Computer science, programming, and whatnot.


April 10, 2016 back to posts

So, what is recursion1 anyways?

Mathematical Induction

Explaining recursion might be easier if we understand mathematical induction. Indunction is a proof--technique, which works somewhat like this2:

  1. Show that we can get from one state to the next state
  2. Show that we have an initial state
  3. We can now get to any state, after the initial state.

The concept can be visalized as climbing a staircase. If we are on an arbitrary step, we know how to get to the next step. We also know how to get to the 0th step, which (i guess) is the ground. From this, we conclude that we can get to step n, for any positive n.

What does this have to do with recursion? Well, recursion is kind of the opposite. With recursion, we need the following:

  1. The problem can be solved by first solving a smaller instance of the same problem
  2. When the input is small enough, it is trivial to solve
  3. We can now solve an instance of any size, simply by making the problem smaller enough times.

Recursion is heavily used in functional programming, so if you are familiar with, say a Lisp, or Haskell, this might be familiar.

For instance, we can find the length of a list using recursion: the length of a list is one more then the length of the same list, with the first element removed, and the length of an empty list is 0.

num list_length(List)
    if List == []
        return 0
    let head be first element
    let tail be rest of list
    return 1 + list_length(tail)

Or, in actual python:

def list_len(lst):
  if lst == []:
    return 0
  return 1 + list_len(lst[1:])

A Not So Straight Forward Recursion

Let's say we're trying to sort a list. We could to a lot of different things, like keeping a sorted list, and inserting one new element at a time, or trying to build a data structure, with which extracting a sorted list is trivial3. But we'll try something else. We can begin with the observation that if we split the list in two, and somehow manage to sort the two list separately, we can merge the lists, pretty easily: just take out the smallest element of the two in front of the lists, and push it at the end onto a new list. Then the new list will consist of all of the elements in sorted order, because we allways took the smaller element.
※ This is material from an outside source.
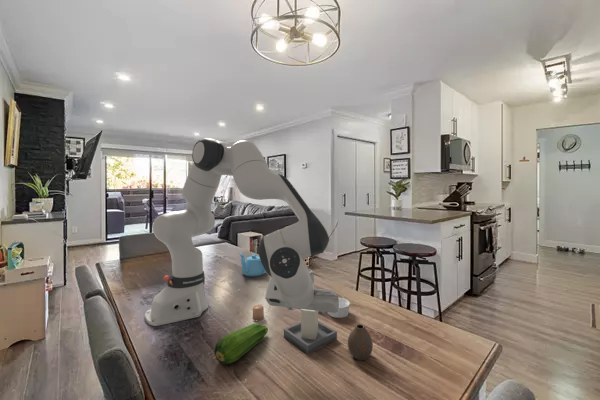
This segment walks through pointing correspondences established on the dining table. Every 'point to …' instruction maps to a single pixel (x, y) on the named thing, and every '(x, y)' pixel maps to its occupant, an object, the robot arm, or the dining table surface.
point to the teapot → (252, 266)
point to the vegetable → (239, 343)
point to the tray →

So great, we just found a way to sort a list... except we didn't, because in order for our algorithm to work, we need an additional algorithm to sort the two lists. But, do we really? The algorithm we just made is itself a sorting algorithm! What happends if we try to use the algorithm itself?

list merge_sort(List)
    split List at middle into A, B
    return merge(A, B)

Does this work? What happends if List is empty? Or contains one element? Actually, when the length of the list is less than two, the list is already sorted (if we can say that an empty list is sorted).

list merge_sort(List)
    if List.length < 2
        return List
    split List at middle into A, B
    return merge(A, B)

Ok, we are (perhaps) starting to build up confidence in our new, albeit weird, algorithm. But, this call to the function itself looks a little dangerous. How can we know if it will end?

We first observe that if the length of the list is less than two, we return the list, so the algorithm returns from that call. If the length of the list is larger or equal to two, we split the list at the middle, and call the parts A and B. But the length of both A and B is the half of List (or something very close to half). Neither of them can possibly be larger, or even of equal length. Hence, we know that the algorithm calls itself, but with a smaller input. Eventually, when the input it small enough --- containing less than two elements --- we return. Hence, no matter what size the input is, the algorithm always terminates!

Now, this result is kind of amazing. We have just constructed a sorting algorithm, kind of without even thinking about the problem of sorting! By assuming our own algorithm actually works, we gained confidence that the same algorithm works!

The merge step looks a bit scary, though4. Maybe we can try something similar, but without having to merge the lists.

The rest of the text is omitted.